Statuant à nouveau sur ces points,

INFLIGE, au titre des pratiques visées à l'article 1er de cette décision, les sanctions pécuniaires suivantes :

13 000 euros à l'Association des Viticulteurs d'Alsace ; et

69 500 euros au Conseil Interprofessionnel des Vins d'Alsace.
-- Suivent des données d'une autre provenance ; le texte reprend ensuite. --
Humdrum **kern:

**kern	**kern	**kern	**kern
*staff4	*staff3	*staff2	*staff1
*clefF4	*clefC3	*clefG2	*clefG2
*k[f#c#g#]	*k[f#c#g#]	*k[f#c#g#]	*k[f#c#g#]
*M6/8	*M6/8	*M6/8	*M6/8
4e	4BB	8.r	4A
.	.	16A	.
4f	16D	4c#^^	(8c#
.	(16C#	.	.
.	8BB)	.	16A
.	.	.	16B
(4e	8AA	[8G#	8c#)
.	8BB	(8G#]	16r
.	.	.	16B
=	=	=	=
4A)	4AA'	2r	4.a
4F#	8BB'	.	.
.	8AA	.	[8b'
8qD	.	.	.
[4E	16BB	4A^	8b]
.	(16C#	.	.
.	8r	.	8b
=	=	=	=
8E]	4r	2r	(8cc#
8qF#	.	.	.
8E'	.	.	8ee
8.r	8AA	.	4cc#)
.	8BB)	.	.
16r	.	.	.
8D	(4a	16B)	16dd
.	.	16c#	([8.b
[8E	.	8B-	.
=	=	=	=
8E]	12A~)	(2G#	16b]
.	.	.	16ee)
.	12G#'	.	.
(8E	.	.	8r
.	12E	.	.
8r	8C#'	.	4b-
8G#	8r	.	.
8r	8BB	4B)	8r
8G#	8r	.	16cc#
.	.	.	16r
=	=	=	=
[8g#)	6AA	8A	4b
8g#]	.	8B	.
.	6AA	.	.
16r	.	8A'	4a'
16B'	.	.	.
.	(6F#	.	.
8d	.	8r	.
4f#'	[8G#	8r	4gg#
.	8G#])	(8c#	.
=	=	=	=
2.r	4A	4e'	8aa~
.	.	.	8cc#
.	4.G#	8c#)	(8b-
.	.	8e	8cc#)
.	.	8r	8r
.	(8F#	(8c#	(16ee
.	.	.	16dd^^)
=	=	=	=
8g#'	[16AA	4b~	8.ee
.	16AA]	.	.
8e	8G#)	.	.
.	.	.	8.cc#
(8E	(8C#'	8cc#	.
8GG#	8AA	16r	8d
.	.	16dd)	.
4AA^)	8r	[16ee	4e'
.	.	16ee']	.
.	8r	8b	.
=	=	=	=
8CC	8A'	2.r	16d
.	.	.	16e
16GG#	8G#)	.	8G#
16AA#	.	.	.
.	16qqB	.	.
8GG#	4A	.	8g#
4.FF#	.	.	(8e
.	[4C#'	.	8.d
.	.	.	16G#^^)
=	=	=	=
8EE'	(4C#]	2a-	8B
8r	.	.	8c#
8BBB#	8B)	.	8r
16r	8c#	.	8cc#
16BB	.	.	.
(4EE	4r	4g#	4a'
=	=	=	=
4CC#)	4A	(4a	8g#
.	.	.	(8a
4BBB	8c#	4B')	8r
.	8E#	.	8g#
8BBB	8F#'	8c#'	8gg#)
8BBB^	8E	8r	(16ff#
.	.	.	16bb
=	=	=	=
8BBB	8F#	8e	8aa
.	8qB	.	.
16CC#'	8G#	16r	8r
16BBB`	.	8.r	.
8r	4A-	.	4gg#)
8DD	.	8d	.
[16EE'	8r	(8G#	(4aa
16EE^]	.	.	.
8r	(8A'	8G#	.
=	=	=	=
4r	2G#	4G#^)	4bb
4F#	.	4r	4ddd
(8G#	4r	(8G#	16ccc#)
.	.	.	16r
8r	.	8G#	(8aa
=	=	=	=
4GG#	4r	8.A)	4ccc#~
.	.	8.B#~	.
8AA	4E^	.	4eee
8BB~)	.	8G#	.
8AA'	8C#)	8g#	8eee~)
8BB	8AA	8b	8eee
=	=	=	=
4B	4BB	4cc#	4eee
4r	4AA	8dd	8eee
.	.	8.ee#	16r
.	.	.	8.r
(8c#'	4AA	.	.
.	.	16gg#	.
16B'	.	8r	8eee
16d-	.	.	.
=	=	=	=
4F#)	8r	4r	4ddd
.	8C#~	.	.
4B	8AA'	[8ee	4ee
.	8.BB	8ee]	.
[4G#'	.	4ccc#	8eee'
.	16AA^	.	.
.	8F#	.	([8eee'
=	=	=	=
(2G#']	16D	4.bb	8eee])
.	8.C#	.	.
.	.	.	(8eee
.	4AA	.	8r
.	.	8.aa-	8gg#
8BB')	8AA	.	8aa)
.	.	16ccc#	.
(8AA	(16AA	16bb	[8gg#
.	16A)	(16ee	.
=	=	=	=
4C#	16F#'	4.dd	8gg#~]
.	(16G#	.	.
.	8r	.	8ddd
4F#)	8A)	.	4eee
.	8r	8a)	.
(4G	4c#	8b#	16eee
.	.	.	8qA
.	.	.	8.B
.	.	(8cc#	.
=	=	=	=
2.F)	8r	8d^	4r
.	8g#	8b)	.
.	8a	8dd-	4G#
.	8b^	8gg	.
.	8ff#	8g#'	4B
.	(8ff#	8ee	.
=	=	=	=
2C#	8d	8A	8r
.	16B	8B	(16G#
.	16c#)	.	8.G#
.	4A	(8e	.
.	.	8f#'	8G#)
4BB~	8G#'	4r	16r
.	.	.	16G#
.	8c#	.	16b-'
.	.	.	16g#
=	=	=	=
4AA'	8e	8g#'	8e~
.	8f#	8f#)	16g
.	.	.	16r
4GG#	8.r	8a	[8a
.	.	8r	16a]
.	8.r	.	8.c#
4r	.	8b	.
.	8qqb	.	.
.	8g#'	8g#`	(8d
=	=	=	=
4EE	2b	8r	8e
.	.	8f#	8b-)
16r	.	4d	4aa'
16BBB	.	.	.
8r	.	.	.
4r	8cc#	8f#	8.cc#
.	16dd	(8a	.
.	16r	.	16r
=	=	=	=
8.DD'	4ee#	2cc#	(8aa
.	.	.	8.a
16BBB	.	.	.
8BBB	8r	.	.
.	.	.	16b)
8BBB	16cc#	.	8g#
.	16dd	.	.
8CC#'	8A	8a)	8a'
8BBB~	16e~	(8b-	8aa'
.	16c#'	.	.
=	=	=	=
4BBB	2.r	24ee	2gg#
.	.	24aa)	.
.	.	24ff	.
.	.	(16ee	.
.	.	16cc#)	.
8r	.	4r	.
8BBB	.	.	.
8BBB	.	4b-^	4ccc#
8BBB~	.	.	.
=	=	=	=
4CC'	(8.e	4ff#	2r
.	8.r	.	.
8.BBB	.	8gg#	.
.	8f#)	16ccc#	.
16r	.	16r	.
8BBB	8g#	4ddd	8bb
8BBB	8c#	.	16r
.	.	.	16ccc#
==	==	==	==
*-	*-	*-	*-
INFLIGE au Conseil Interprofessionnel des Vins d'Alsace une sanction de 104 500 euros au titre des pratiques visées à l'article 3 de la même décision ;

RAPPELLE que les sommes qui auraient été payées excédant le montant fixé par le présent arrêt devront être remboursées aux organismes concernés, outre les intérêts au taux légal à compter de la notification du présent arrêt et, s'il y a lieu, capitalisation des intérêts dans les termes de l'article 1343-2 du code civil ;

RÉFORME, en conséquence, les article 5 et 6 de la décision attaquée, mais seulement en ce qu'ils renvoient au résumé figurant au § 449 de cette décision, et dans les limites suivantes : la première phrase du 4ème paragraphe de ce résumé doit ainsi être remplacée par le libellé suivant : « À la suite de l'arrêt rendu le 12 mai 2022 par la cour d'appel de Paris sur les recours exercés par le CIVA et l'AVA, qui ont été partiellement accueillis, les sanctions pécuniaires suivantes sont infligées : » et les montants qui y figurent à la suite seront remplacés par « 13 000 euros à l'AVA » et « 69500 euros au CIVA ». Le 5ème paragraphe est remplacé par le libellé suivant « En second lieu, l'Autorité a infligé une sanction pécuniaire au CIVA pour avoir mis en œuvre, entre 1980 et 2018, une entente visant à donner, pour chaque récolte, à ses adhérents, des recommandations tarifaires sur le prix du vin en vrac, dont le montant a été réduit à 104 500 euros à la suite de l'arrêt précité rendu le 12 mai 2022 ». Le 8ème paragraphe est remplacé par « Le texte intégral de la décision de l'Autorité de la concurrence et de l'arrêt de la cour d'appel de Paris statuant sur le recours formé contre cette décision sont accessibles sur le site www.autoritedelaconcurrence.fr » ;

DIT que les modalités et délais fixés aux articles 5 et 6 de la décision attaquée sont reconduits à compter de la notification du présent arrêt ;

REJETTE le recours en réformation pour le surplus ainsi que les autres demandes afférentes ;

DIT que le présent arrêt sera transmis à la Commission de l'Union européenne en application de l'article 15, paragraphe 2, du règlement (CE) n° 1/2003 du Conseil du 16 décembre 2002 relatif à la mise en œuvre des règles de concurrence prévues aux articles 81 et 82 du traité ;

DIT n'y avoir lieu à application de l'article 700 du code de procédure civile ;

LAISSE à chaque partie la charge de ses dépens.